Abstract
Antibodies are versatile therapeutic molecules that utilize combinatorial sequence diversity to cover a vast fitness landscape. However, designing optimal antibody sequences remains a major challenge. Recent advances in deep learning provide opportunities to address this challenge by learning sequence-function relationships to accurately predict fitness landscapes. These models enable efficient in silico prescreening and optimization of antibody candidates. By focusing experimental efforts on the most promising candidates guided by deep learning predictions, antibodies with optimal properties can be designed more quickly and effectively.

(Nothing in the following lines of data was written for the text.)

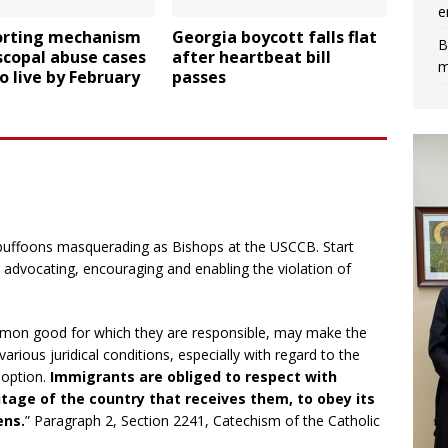
e
orting mechanism
Georgia boycott falls flat
B
scopal abuse cases
after heartbeat bill
m
o live by February
passes
 buffoons masquerading as Bishops at the USCCB. Start
r advocating, encouraging and enabling the violation of
common good for which they are responsible, may make the
various juridical conditions, especially with regard to the
doption.
Immigrants are obliged to respect with
itage of the country that receives them, to obey its
ens.
” Paragraph 2, Section 2241, Catechism of the Catholic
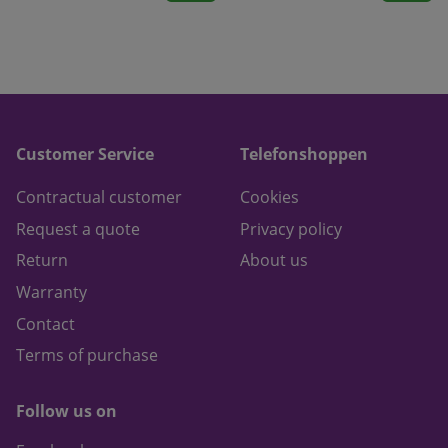
Customer Service
Telefonshoppen
Contractual customer
Cookies
Request a quote
Privacy policy
Return
About us
Warranty
Contact
Terms of purchase
Follow us on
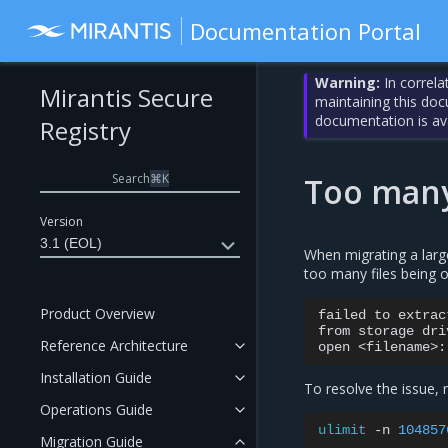
Documentation Portal
Warning:
In correla
Mirantis Secure
maintaining this do
documentation is av
Registry
Search
⌘
K
Too many
Version
3.1 (EOL)
When migrating a larg
too many files being o
Product Overview
failed
to
extrac
from
storage
dri
Reference Architecture
open
<filename>:
Installation Guide
To resolve the issue,
Operations Guide
ulimit
-n
104857
Migration Guide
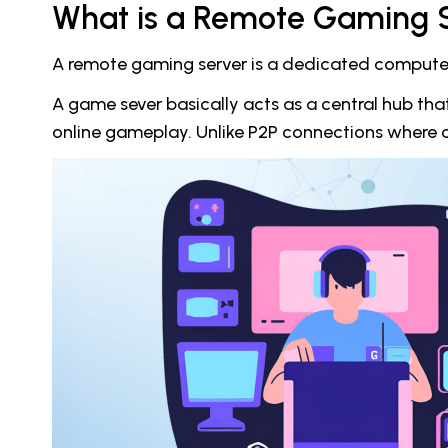
What is a Remote Gaming 
A remote gaming server is a dedicated computer o
A game sever basically acts as a central hub th
online gameplay. Unlike P2P connections where on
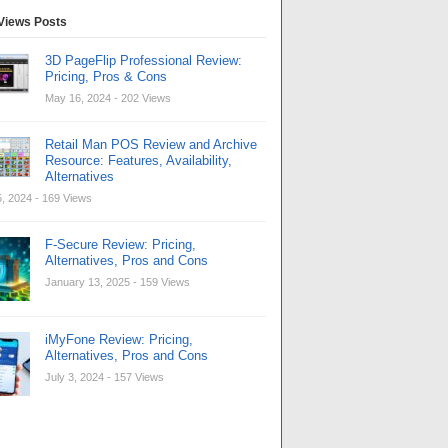
Views Posts
3D PageFlip Professional Review:
Pricing, Pros & Cons
May 16, 2024
- 202 Views
Retail Man POS Review and Archive
Resource: Features, Availability,
Alternatives
, 2024
- 169 Views
F-Secure Review: Pricing,
Alternatives, Pros and Cons
January 13, 2025
- 159 Views
iMyFone Review: Pricing,
Alternatives, Pros and Cons
July 3, 2024
- 157 Views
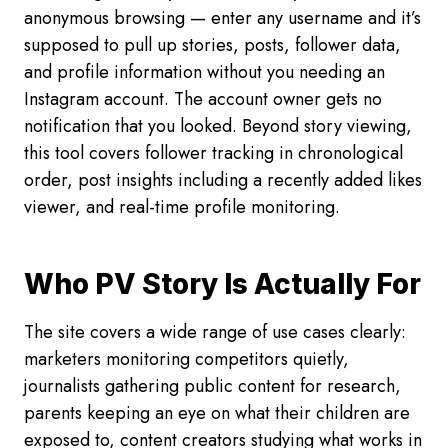
anonymous browsing — enter any username and it’s
supposed to pull up stories, posts, follower data,
and profile information without you needing an
Instagram account. The account owner gets no
notification that you looked. Beyond story viewing,
this tool covers follower tracking in chronological
order, post insights including a recently added likes
viewer, and real-time profile monitoring.
Who PV Story Is Actually For
The site covers a wide range of use cases clearly:
marketers monitoring competitors quietly,
journalists gathering public content for research,
parents keeping an eye on what their children are
exposed to, content creators studying what works in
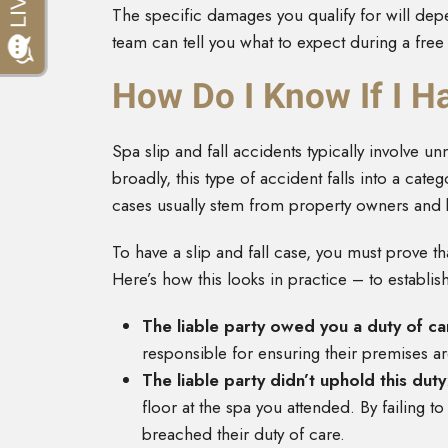
The specific damages you qualify for will dep
team can tell you what to expect during a free
How Do I Know If I Ha
Spa slip and fall accidents typically involve un
broadly, this type of accident falls into a categ
cases usually stem from property owners and bu
To have a slip and fall case, you must prove th
Here’s how this looks in practice – to establi
The liable party owed you a duty of ca
responsible for ensuring their premises ar
The liable party didn’t uphold this duty
floor at the spa you attended. By failing t
breached their duty of care.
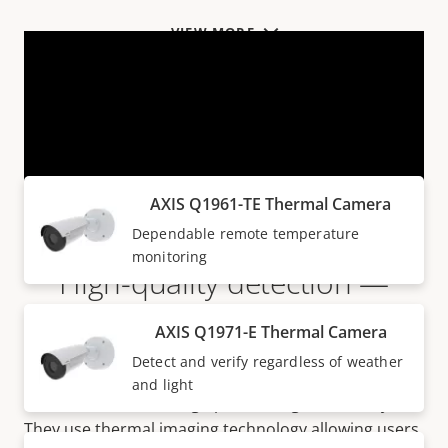
VIEW MORE
Products within AXIS Q19 SERIES
AXIS Q1961-TE Thermal Camera
Dependable remote temperature
monitoring
High-quality detection —
without additional lighting
AXIS Q1971-E Thermal Camera
Detect and verify regardless of weather
Ideal for perimeter protection, AXIS Q19 Thermal
and light
Cameras come with high performing video analytics.
They use thermal imaging technology allowing users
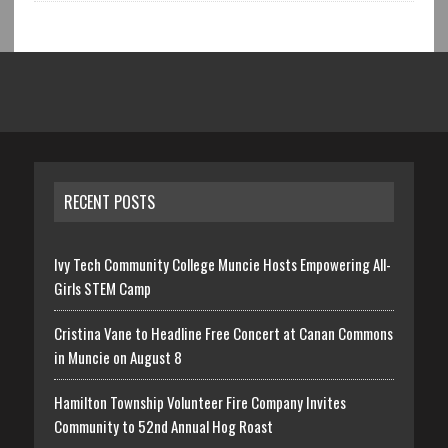
RECENT POSTS
Ivy Tech Community College Muncie Hosts Empowering All-
Girls STEM Camp
Cristina Vane to Headline Free Concert at Canan Commons
in Muncie on August 8
Hamilton Township Volunteer Fire Company Invites
Community to 52nd Annual Hog Roast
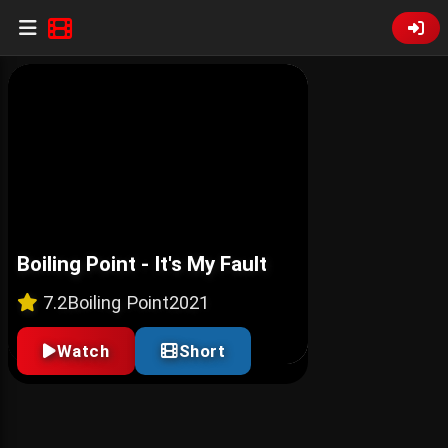
Boiling Point - It's My Fault
7.2
Boiling Point
2021
Watch
Short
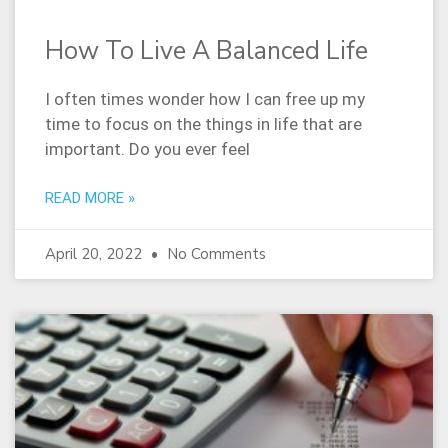
How To Live A Balanced Life
I often times wonder how I can free up my
time to focus on the things in life that are
important. Do you ever feel
READ MORE »
April 20, 2022
No Comments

Here we present AlphaBind, a domain-specific model that utilizes protein language model embeddings and pre-training on millions of quantitative laboratory measurements of antibody-antigen binding strength to achieve state-of-the-art performance for guided affinity optimization of parental antibodies. We demonstrate that an AlphaBind-powered antibody optimization pipeline can deliver candidates with substantially improved binding affinity across four parental antibodies (some of which were already affinity-matured) and using two different types of training data. Resulting candidates, ranging up to 11 mutations from parental sequence, yield a sequence diversity that allows for optimization of other biophysical characteristics, all while using only a single round of data generation for each parental antibody. AlphaBind weights and code are publicly available at: https://github.com/A-Alpha-Bio/alphabind.
Competing Interest Statement
All A-Alpha Bio-affiliated authors were employees of A-Alpha Bio, Inc. (A-Alpha Bio) at the time the research was performed, and own stock/stock options of A-Alpha Bio. A-Alpha Bio has a patent application relating to certain research described in this article.